Sabtu 23 Feb 2019 13:29 WIB

'Dominasi Capital Inflow ke Surat Utang Berisiko Bagi RI'

Pemerintah perlu memperhatikan sentimen negatif yang mempengaruhi ekonomi.

Rep: Dedy Darmawan Nasution/ Red: Friska Yolanda
Karyawan memegang mata uang rupiah di gerai penukaran mata uang asing Ayu Masagung, Kwitang, Jakarta Pusat, Senin (28/1/2019).
Foto: Antara/Sigid Kurniawan
Karyawan memegang mata uang rupiah di gerai penukaran mata uang asing Ayu Masagung, Kwitang, Jakarta Pusat, Senin (28/1/2019).

REPUBLIKA.CO.ID, JAKARTA -- Ekonom lembaga riset Institute for Development of Economic and Finance (Indef) Bhima Yudhistira, mengatakan, masuknya aliran modal asing (capital inflow) dalam jumlah besar ke instrumen surat utang justru berisiko. Inflow tersebut amat rentan keluar secara tiba-tiba akibat dinamika ekonomi global yang belum sepenuhnya berjalan normal.

Bank Indonesia menyatakan, total modal asing yang masuk ke Indonesia per 21 Februari 2019 mencapai Rp 45,9 triliun.
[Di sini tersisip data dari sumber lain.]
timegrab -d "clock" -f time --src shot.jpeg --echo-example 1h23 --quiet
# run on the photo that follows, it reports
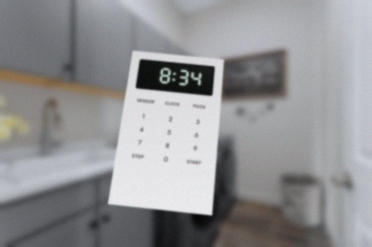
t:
8h34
Sebanyak Rp 33,9 triliun di antaranya masuk ke portofolio Surat Berharga Negara (SBN), Sertifikat Bank Indonesia (SBI) sebesar Rp 1,1 triliun, dan saham mencapai Rp 11,3 triliun.

Capaian itu jauh lebih besar daripada keseluruhan capital inflow 2018 yang hanya Rp 13,9 triliun. “Jika investor asing secara bersamaan menjual kembali surat utang itu maka nilai rupiah bisa kembali tertekan. Ini justru bisa memperparah struktur ekonomi,” kata Bhima kepada Republika.co.id, Sabtu (23/2).

Bhima mencatat, saat ini sebanyak 37 persen dari total surat utang pmerintah Indonesia dipegang oleh investor asing. Kondisi itu mencerminkan Indonesia menjadi salah satu negara dengan kepemilikan asing tertinggi di surat utang.

Padahal, seharusnya, hal yang harus didorong adalah penanaman modal asing (PMA) di sektor riil. Terutama di sektor-sektor industri manufaktur yang memiliki multiplier effect terhadap pertumbuhan ekonomi Indonesia keseluruhan. Salah satunya, peningkatan penyerapan tenaga kerja.

Ia pun mencatat sejumlah sentimen negatif yang harus diperhatikan oleh Bank Indonesia bersama pemerintah. Di antaranya, perang dagang di pasar global, pengetatan likuiditas global, antisipasi kericuhan menjelang Pemilu 2019, hingga laporan keuangan emiten di bulan Maret yang berpotensi tidak sesuai ekspektasi.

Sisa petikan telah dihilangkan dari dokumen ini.